*** RECORD EXCERPTS

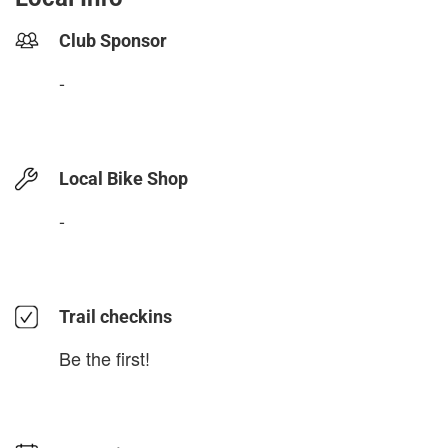
Club Sponsor
-
Local Bike Shop
-
Trail checkins
Be the first!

******

== WORK INSTRUCTIONS ==
Transcribe the text of each entry above line for line, reproducing its wording without change, and omit the pictures from your answer.

== OUTPUT OF THE TASK ==
Club Sponsor
-
Local Bike Shop
-
Trail checkins
Be the first!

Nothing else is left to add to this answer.